The Snowflake Method– A systematic method of outlining, this one starts with characters and eventually leads to a spreadsheet list of all of your scenes. (Speaking of which, here’s a Scene List Spreadsheet in Google Drive to use with the article, you can Make a Copy to your own Google Drive, or just plain download it in whatever your Spreadsheet format of choice is.) Here is a video of Randy explaining it.
Libby Hawker’s Take Off Your Pants Method– Libby wrote a whole book about becoming a plotter instead of a pantser, and her methods are pretty impressive. Ultimately I find her to be a variant of Blake Snyder’s Save the Cat story beats, but she has some interesting ideas of her own and this one is highly recommended.
Michael Moorcock’s How to Write a Book in 3 Days Method– Is basically a more detailed version of my “Chinese Method“. Moorcock’s approach is to assemble everything you need beforehand, even lists of equipment, characters, places, and random stuff, have a rough outline based on the Lester Dent formula, and then attack your keyboard with the fury of a great typhoon until your book is finished.
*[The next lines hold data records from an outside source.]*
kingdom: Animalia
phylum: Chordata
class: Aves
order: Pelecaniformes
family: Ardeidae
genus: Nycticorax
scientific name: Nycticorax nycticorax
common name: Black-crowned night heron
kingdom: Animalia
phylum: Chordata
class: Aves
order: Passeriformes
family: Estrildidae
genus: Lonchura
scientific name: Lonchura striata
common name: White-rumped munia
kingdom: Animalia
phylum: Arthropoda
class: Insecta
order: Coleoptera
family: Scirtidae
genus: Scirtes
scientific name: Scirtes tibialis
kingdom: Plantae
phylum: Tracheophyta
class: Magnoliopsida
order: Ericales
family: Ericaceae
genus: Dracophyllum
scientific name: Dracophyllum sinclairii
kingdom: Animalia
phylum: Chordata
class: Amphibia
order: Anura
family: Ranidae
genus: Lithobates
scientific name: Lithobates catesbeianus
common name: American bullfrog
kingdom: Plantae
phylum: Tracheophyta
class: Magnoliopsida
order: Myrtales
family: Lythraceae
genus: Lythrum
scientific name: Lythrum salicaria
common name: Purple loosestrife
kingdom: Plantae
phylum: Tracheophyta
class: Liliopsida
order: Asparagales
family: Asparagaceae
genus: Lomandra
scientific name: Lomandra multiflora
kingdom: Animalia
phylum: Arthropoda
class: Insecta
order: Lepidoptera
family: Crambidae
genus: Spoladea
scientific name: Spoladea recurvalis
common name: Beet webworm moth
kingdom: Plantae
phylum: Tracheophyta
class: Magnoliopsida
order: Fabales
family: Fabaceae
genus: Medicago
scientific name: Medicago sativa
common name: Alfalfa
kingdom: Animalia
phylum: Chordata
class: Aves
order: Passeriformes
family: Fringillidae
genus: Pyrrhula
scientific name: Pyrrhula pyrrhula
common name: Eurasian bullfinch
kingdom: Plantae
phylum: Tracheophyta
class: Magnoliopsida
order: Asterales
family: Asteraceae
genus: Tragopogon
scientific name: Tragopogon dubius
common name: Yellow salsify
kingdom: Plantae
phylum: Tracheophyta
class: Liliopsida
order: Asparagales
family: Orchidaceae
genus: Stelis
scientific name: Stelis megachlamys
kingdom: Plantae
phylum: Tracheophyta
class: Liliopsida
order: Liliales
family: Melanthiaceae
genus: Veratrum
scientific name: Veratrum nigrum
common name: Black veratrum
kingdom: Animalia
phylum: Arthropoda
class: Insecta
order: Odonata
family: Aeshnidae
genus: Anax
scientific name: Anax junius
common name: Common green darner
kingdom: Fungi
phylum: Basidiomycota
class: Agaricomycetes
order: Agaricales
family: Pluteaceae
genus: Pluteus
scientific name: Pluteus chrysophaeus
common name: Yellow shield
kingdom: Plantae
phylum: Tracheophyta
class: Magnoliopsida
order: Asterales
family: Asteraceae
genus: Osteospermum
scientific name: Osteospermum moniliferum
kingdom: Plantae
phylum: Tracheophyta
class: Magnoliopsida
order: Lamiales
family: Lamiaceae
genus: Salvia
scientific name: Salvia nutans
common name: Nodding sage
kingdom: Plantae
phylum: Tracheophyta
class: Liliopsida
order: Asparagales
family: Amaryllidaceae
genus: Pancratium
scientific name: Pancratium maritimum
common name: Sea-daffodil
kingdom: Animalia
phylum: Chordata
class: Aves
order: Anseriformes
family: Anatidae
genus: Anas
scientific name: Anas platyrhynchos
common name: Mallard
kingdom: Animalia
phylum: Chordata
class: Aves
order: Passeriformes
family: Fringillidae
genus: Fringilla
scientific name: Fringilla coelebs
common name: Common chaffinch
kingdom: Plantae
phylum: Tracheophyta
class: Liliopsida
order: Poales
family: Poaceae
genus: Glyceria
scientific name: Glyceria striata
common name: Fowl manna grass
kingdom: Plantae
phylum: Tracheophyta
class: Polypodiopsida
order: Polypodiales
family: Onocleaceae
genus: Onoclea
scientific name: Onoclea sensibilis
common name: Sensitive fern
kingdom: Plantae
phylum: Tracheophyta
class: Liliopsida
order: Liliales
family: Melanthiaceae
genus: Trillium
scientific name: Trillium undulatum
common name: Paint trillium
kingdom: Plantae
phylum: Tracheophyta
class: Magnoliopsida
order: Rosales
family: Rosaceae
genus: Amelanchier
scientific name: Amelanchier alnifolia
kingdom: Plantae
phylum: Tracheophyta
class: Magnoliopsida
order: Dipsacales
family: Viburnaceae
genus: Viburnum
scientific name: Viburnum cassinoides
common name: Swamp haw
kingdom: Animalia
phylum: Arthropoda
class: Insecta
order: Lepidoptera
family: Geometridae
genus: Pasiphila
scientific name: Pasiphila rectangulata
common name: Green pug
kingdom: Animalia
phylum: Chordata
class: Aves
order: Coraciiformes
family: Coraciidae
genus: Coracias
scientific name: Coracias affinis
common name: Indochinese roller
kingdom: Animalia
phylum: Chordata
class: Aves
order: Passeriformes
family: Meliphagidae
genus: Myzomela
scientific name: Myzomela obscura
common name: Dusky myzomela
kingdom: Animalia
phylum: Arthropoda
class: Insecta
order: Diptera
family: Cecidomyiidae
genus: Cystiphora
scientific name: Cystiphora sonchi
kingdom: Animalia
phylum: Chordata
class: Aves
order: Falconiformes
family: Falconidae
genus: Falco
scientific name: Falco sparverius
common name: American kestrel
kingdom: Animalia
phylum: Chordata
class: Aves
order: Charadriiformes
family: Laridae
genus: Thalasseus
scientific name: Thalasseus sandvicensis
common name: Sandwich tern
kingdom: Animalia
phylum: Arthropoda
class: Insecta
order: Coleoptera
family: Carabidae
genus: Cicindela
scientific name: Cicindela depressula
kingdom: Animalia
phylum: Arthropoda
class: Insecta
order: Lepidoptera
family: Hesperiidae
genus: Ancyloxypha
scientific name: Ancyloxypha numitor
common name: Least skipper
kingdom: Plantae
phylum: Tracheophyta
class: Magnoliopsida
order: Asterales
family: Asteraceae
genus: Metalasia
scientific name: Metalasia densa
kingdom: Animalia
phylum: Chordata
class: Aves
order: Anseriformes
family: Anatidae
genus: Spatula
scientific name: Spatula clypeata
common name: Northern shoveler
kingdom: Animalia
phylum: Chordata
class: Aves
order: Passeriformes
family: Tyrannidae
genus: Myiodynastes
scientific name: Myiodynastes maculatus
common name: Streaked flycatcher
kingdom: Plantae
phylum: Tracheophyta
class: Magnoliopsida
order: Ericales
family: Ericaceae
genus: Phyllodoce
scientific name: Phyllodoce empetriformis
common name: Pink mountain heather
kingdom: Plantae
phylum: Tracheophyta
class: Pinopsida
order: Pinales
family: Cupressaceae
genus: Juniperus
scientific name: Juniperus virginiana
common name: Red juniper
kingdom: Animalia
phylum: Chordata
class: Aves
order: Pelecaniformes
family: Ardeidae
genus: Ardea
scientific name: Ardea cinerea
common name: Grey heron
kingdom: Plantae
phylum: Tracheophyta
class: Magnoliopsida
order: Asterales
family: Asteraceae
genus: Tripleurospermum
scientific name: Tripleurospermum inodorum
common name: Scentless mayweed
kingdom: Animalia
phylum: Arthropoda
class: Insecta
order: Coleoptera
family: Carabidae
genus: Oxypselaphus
Fantasy writers should definitely check this one out.
Brandon Sanderson’s Can You Go Into Depth About Outlining? – Where the best-selling fantasy author goes into detail about the topic of outlining and the methods he uses when he’s planning his epic fantasy novels. As a teacher, he naturally goes through the process in detail and breaks it all down step by step. Useful for new writers or for those interested in learning more about outlining any kind of fiction. A helpful Reddit poster did a quick synopsis version of it you can find here.
The MICE Quotient is a method proposed by writer Orson Scott Card and later championed by writer Mary Robinette Kowal of the Writing Excuses Podcast. Basically it’s a method for figuring out what goes in Act 1 and Act 3 and making sure they mirror each other. This method has been very helpful for some writers. Give it a try!
25 Ways to Plot, Plan and Prep Your Story– This should be your first stop in trying to find an outlining style that works for you. While irreverent and profanity laden, Chuck Wendig does a great job of laying out the most common methods of story prep. The only flaw with this otherwise beautiful piece is that his descriptions of the methods are pretty bare-bones, so you’re going to have to go looking for more detailed examples in some cases.
The Phase Method– A unique method where you turn your story into a series of mini-beats and write them up in stream-of-consciousness point-form based around key ideas. It sounds weird, but if you’re a more visual or dialogue-based person, or a poet, this might be a method that could work well for you
Speaking of Mind Mapping, I’ve found two noteworthy approaches to using mind mapping to plan stories. Paul Donovan Campos‘ method and this one from No Wasted Ink. I should note that most mind-mapping methods are more brainstorming and less about organizing, but the No Wasted Ink approach is a step by step one for putting together a solid book foundation.